Falling on my face metaphorically has been a regular occurrence throughout my life. Physically? Not so much. I do my best to avoid risky activities… you know, like a wuss. The other night, however, I got to do a full out old man fall. This is the kind of fall where, if people saw it, they wouldn’t laugh because no one wants to be the person laughing at the guy in need of an ambulance. Little kids falling? That’s hilarious because they tend to bounce back up like nothing happened. There was no bouncing for me; it was more of a thud like a tree falling, but the tree is wrapped with a layer of muscle in training (aka fat).
Sunday nights I’ve started going for a jog to help free my mind and prepare me for the week while trying to reduce my muscle in training. This past Sunday was my usual 9:30pm start when normal people are getting ready for bed (aka watching TV). I find something peaceful about this time of day and, I’ll be honest, the darkness makes it easy to see into people’s houses. I don’t mean this in a creepy way. I just like looking into people’s houses… wait, that doesn’t help. I’m not hiding in the bushes or using binoculars; I just slow down to peer into the house a few seconds longer because I like seeing the layouts of people’s houses. If anything, seeing people makes me feel awkward. It’s like I’m peering into their house when I shouldn’t… because I am. If I had free time I’d be doing all the open houses I could like the people real estate agents hate, which is like a bigger scale version of taste testing at Costco: “How much is this product I have no interest in buying, but feel obligated to ask about? Great; thanks.”
So while jogging on a sidewalk about two kilometers away from my house, I turned a corner and I didn’t notice the two sidewalk slabs were uneven and I bailed hard. It was the kind of fall you are completely unprepared for because you’re way too relaxed and why wouldn’t I be? Jogging is like the safest aerobic activity since there aren’t any balls flying at your head or people trying to tackle you. If I was jogging on a trail I’d be more aware of the risk of falling because of roots and such, but this is a pretty much flat surface so I was in my own little world. I was daydreaming about random crap guys think about when you ask them: “What are you thinking about?” and the guy says, “Nothing,” because it really is so pointless it falls in the category of nothing.
Before I was even aware of what was happening, I was hitting the ground and seeing my hand slide on the rough concrete like I was trying to rigorously massage it. My first actual thought was “This is not going to feel good later.” And I was right. It didn’t feel good later. Fortunately, my body was smarter than I expected and I naturally fell with a lean to the side where one hand and knee took most of the weight as I then roll into the grass to take away some of the fall. This meant I wasn’t at risk of breaking my wrists like some people do when they fall forwards. The funny thing was as I started to get up my first thought was that of a five year old: “I’m hurt and bleeding. Who’s going to kiss my boo boos and carry me home?” That was a good moment for a thirty-eight year old.
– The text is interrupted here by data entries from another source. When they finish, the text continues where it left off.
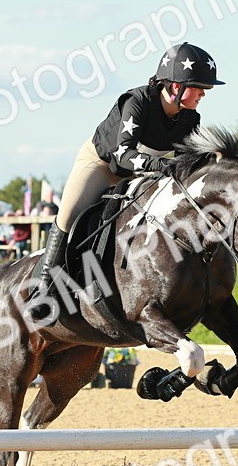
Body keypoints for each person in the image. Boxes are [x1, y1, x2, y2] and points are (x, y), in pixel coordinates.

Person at [25, 42, 223, 323]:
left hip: (138, 174)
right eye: (199, 87)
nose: (204, 93)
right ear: (175, 86)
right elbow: (123, 154)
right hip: (102, 164)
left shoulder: (190, 118)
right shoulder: (138, 101)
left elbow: (186, 169)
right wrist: (162, 165)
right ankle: (43, 289)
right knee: (68, 216)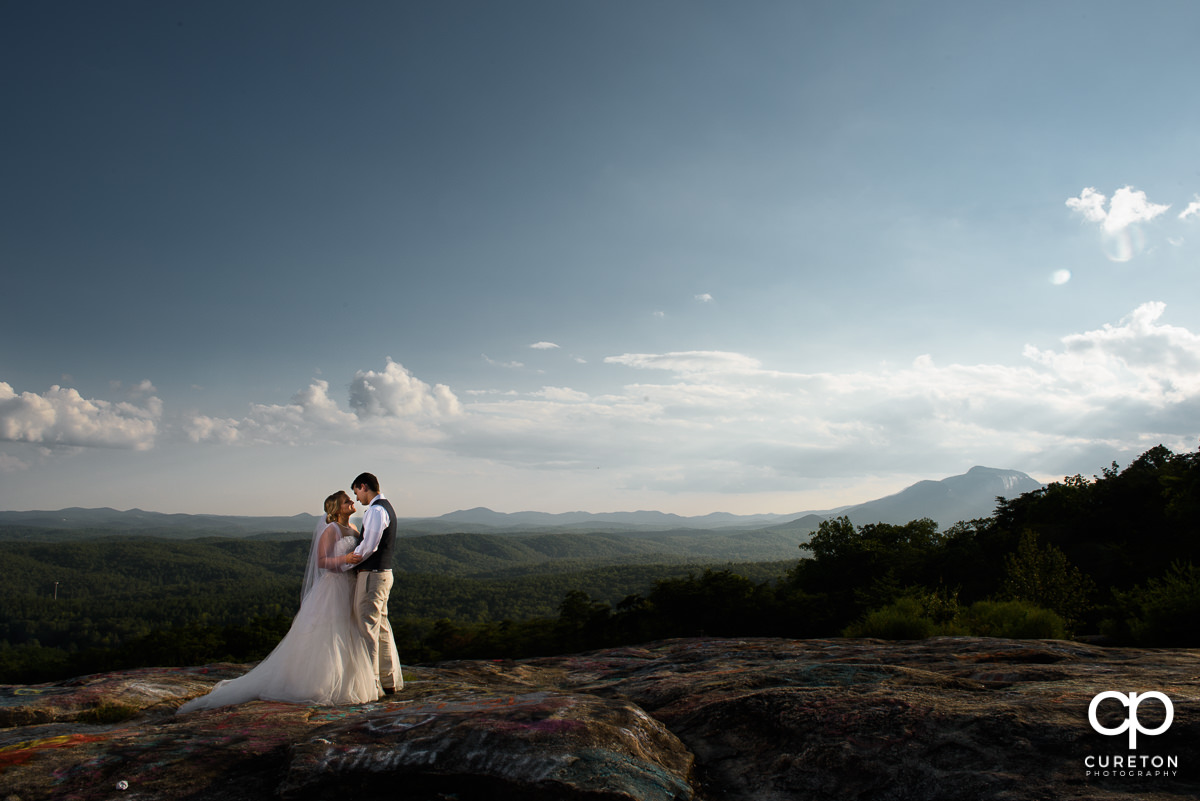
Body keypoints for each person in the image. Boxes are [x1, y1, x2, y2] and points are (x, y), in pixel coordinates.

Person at [178, 491, 380, 712]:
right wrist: (345, 559)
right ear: (336, 509)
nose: (352, 503)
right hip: (333, 588)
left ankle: (348, 681)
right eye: (346, 502)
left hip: (350, 586)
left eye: (351, 500)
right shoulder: (331, 530)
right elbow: (321, 561)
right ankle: (322, 684)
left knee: (349, 632)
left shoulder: (353, 529)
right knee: (329, 635)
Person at [347, 471, 403, 695]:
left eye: (357, 492)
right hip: (383, 573)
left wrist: (347, 564)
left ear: (364, 486)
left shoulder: (376, 510)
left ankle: (371, 685)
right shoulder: (386, 507)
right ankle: (388, 681)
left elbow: (369, 545)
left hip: (372, 575)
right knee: (380, 627)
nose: (358, 498)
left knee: (367, 629)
Fortunately, it was just a moment and I did a damage check. My one knee was scraped up and my one palm was pretty bad with the corresponding thumb nail being very bruised, but I was overall fine. It was 2km home if I turned back or I could do another 4km if I continued, so I thought, “I’m going to be sore jogging or sitting at home, so I might as well finish my run. Besides, if I was playing a sport I’d be right back into it.” My logic brain was back on track and I was thinking properly. While I was jogging the words of my friend I sometimes jog with came to mind, “Never run on the sidewalk.” I thought this was stupid advice, but not anymore. The best part is when I got home; after a few minutes when my wife was not distracted, I said “Funny story… and then showed her my hand and she got all mommy-sympathetic, and I was like “Yeah, I’m a man. I grossed her out and I’m getting sympathy. It was so worth falling.” Men are sad, aren’t we?
The title of this post claims that it was good that I fell, which means I better explain this. As I often claim, there is good in all things, so what is good about this situation?
- My wife had the best possible response that helped me feel loved
- It could’ve been worse (e.g I didn’t have more blood issues or break my wrist)
- I’m able to feel pain, which means my body is protecting itself from further hurt while it heals
- I’m actually able to jog (i.e. I’m not physically handicapped in some way like when my back was really bad this summer)
- My body’s natural response was very healthy when I rolled in the grass
- I had the determination to finish the jog
- Having a bad palm made my work outs difficult for the week, but it was only for a week
- My injuries didn’t prevent me from being able to work
- It’s not Frisbee season, so my playing wasn’t affected
- I learned a valuable lesson about jogging at night on sidewalks
- I’m grateful for lit streets and sidewalks, so I can jog at night unlike in a forest
- I learned if jogging can injure me, I shouldn’t be scared to do more sports since I can get hurt either way and I enjoy playing sports more
This week may you see the good in a situation that isn’t the most pleasant in order to help it feel not so bad.